U.S. House Republicans on Friday advanced a newly-crafted stopgap funding bill, which is unlikely to gain support from the Senate, as a federal government shutdown after Saturday midnight appears increasingly inevitable.
The lower chamber voted 218-210 to clear a key procedural hurdle for the measure amid opposition from Democrats and some hardline Republicans, and a final vote is expected Friday afternoon.
The successful procedural vote marks a small win for House Speaker Kevin McCarthy, who has been struggling to garner enough support for a funding plan from his own party in the slim Republican majority.
After last year’s midterm elections, the Republican Party retook over the House, with control of 221 seats, just 9 more than the Democratic Party’s 212 seats, meaning that even five “rebels” are enough to defeat a Republican legislative agenda.
Even if House Republicans approves the bill, it will not be advanced in the Democratic-controlled Senate, as it calls for deep spending cuts and includes border security provisions, both opposed by Democrats.
The House Republicans’ stopgap bill, unveiled Friday morning, would extend funding until Oct. 31 and impose roughly 30-percent spending cuts on most federal agencies, except funding for national defense, veterans affairs, national security and disaster relief, according to a report by The Hill. It would also include provisions to strengthen border security.
The legislation calls for the creation of a fiscal commission to deal with the unsustainable debt growth and to balance the federal budget.
The new stopgap bill marked deeper spending cuts than a previous one released by McCarthy, which would cut spending for most federal agencies by 8 percent and tighten immigration restrictions. That bill was opposed by conservatives within the Republican Party, who demanded steeper spending cuts and leaned against any stopgap bill.
Traditionally, the House moves first on spending and revenue bills, but Republican infighting paralyzed the lower chamber, forcing senators to make the first move on a stopgap bill in the last week ahead of a shutdown.
A bipartisan Senate-proposed bill, unveiled Tuesday, is expected to fund the government until Nov. 17, the week before Thanksgiving, with the funding levels continuing at the same levels as before. It includes roughly 6 billion dollars of aid for Ukraine and about 6 billion in disaster relief funding.
McCarthy said earlier this week that he didn’t see support of the Senate measure in the House, which means there is little chance it will be brought to the House floor. A group of conservatives have voiced concerns about Ukraine aid — urging the Biden administration to make it part of the spending cuts — and criticized the bill for a lack of border security provisions, which revealed the partisan divide over immigration policy.
Senate Majority Leader Chuck Schumer on Wednesday lashed out at McCarthy for “constantly adhering to what the hard right wants,” saying that this approach will inevitably lead to a shutdown.
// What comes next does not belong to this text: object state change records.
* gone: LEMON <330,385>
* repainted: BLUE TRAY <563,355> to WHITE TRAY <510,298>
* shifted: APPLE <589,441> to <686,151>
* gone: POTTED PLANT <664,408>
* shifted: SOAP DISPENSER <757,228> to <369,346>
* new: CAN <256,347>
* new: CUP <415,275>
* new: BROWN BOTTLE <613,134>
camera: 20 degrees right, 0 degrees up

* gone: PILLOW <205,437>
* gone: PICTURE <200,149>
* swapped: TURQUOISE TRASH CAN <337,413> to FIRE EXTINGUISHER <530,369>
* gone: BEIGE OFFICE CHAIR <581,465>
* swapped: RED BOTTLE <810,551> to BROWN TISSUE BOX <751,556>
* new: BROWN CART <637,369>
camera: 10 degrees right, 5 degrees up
Senate Minority Leader Mitch McConnell, meanwhile, said “shutting down the government isn’t an effective way to make a point.”
Greg Cusack, a former member of the Iowa House of Representatives, told Xinhua that he cannot begin to adequately express how “embarrassing and infuriating” this present moment is to him.
At a press conference in the U.S. Capitol earlier this week, Republican Senator Joni Ernst said “Congress is not working.”
The U.S. government started notifying federal workers on Thursday that a shutdown seems to be imminent. In a government shutdown, all non-essential operations will be suspended, and many federal workers will be furloughed. JPMorgan estimates that each week of government shutdown reduces GDP growth by 0.1 percentage point.